Trade Cabinet Secretary Moses Kuria

Trade Cabinet Secretary Moses Kuria.

Photo credit: Dennis Onsongo | Nation Media Group

Second-hand clothes traders in the country will be hit with higher taxes if a government proposal to increase duty on the imports goes through.

In what the government says is a move aimed at reviving the country’s ailing cotton industry, Investment, Trade and Industry Cabinet Secretary Moses Kuria has proposed the imposition of 25 per cent duty on imported garments, including second-hand ones, popularly known as mitumba.

“As a country, we have a rich textile sector, but it has been stifled by imports. The textile industry should be expanded to benefit Kenyans and to encourage the sector to grow, we need to control imported fabrics,” the CS said in Eldoret at a pre-devolution conference meeting with textile industry players. He regretted that the sector employs about 50,000 people instead of millions in the entire value chain.

Mr Kuria indicated that the government will introduce a Bill within this financial year to impose the 25 per cent tax on imported textiles, saying imported garments should be treated as a luxury.

“For us to revive the textile industry, Kenyans should consume more of our locally made clothes. But that’s not the case at the moment because mitumba and other imported fabrics are now our main source of clothing. We should reverse this trend,” he said.

To encourage mitumba traders to buy locally made clothes, he said, the government would ensure that cheap fabrics are available.

“One of the reasons Kenyans flock to mitumba is the perception that they are cheap. In the future, we will create an alternative for the mitumba where they will have access to cheap and durable clothes for sale”" he said.

The CS called on cotton producing areas to step up their production, saying farmers were eager to see the revival of the sector.

“I was recently in Busia County and was thrilled by the enthusiasm of the farmers. All they needed was a little support to help them achieve maximum yields, not the seminars, workshops and benchmarking we see,” he said.

He added: “We intend to give incentives to counties that explore their potential in cotton production.
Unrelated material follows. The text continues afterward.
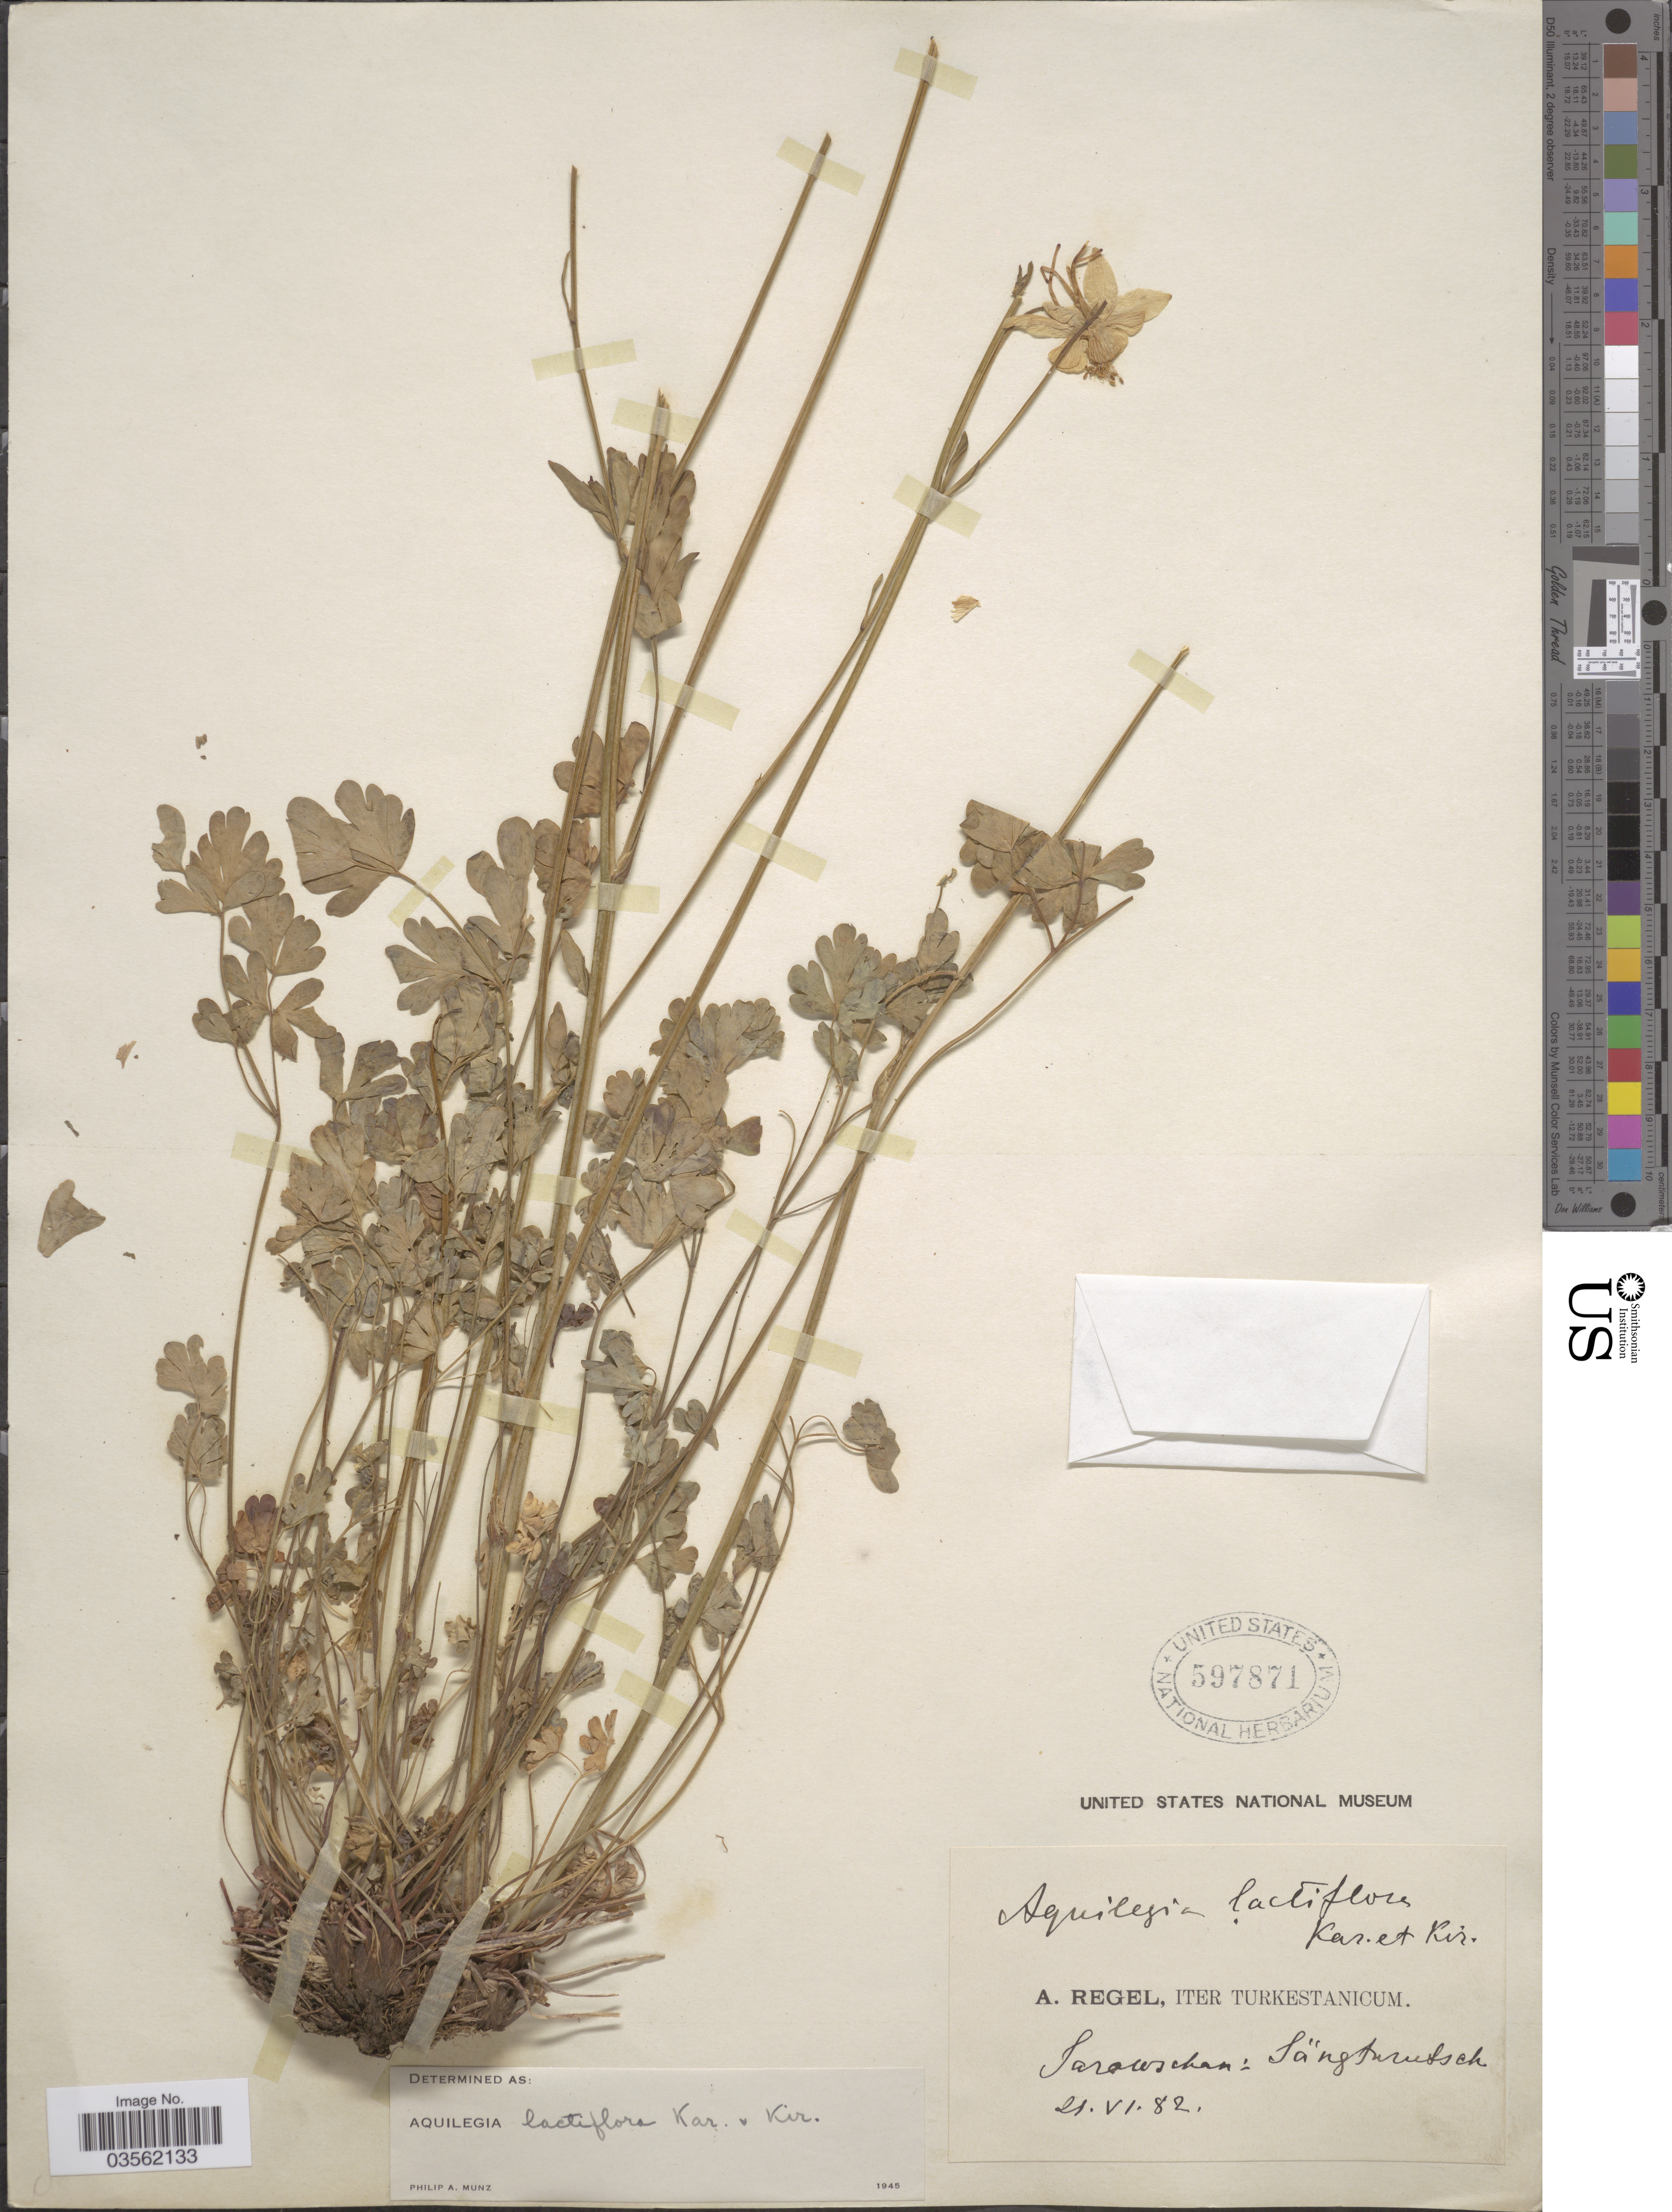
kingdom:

We will give them commercial ginneries with full boards and make them semi-autonomous,” he said, noting that counties have a leading role in supporting cotton farmers

During a tour of the Rivatex factory, Kitui Governor Julius Malombe and his West Pokot counterpart Simon Kachapin said farmers in the cotton-producing counties should be better paid.

“Farmers need a guarantee of payment because they are very willing to grow cotton,” said Dr Malombe.

Mr Kachapin said their tour showed how under-utilised the factory was. “We need to encourage our farmers to grow more cotton. There is a lot of potential in the sector,” he said.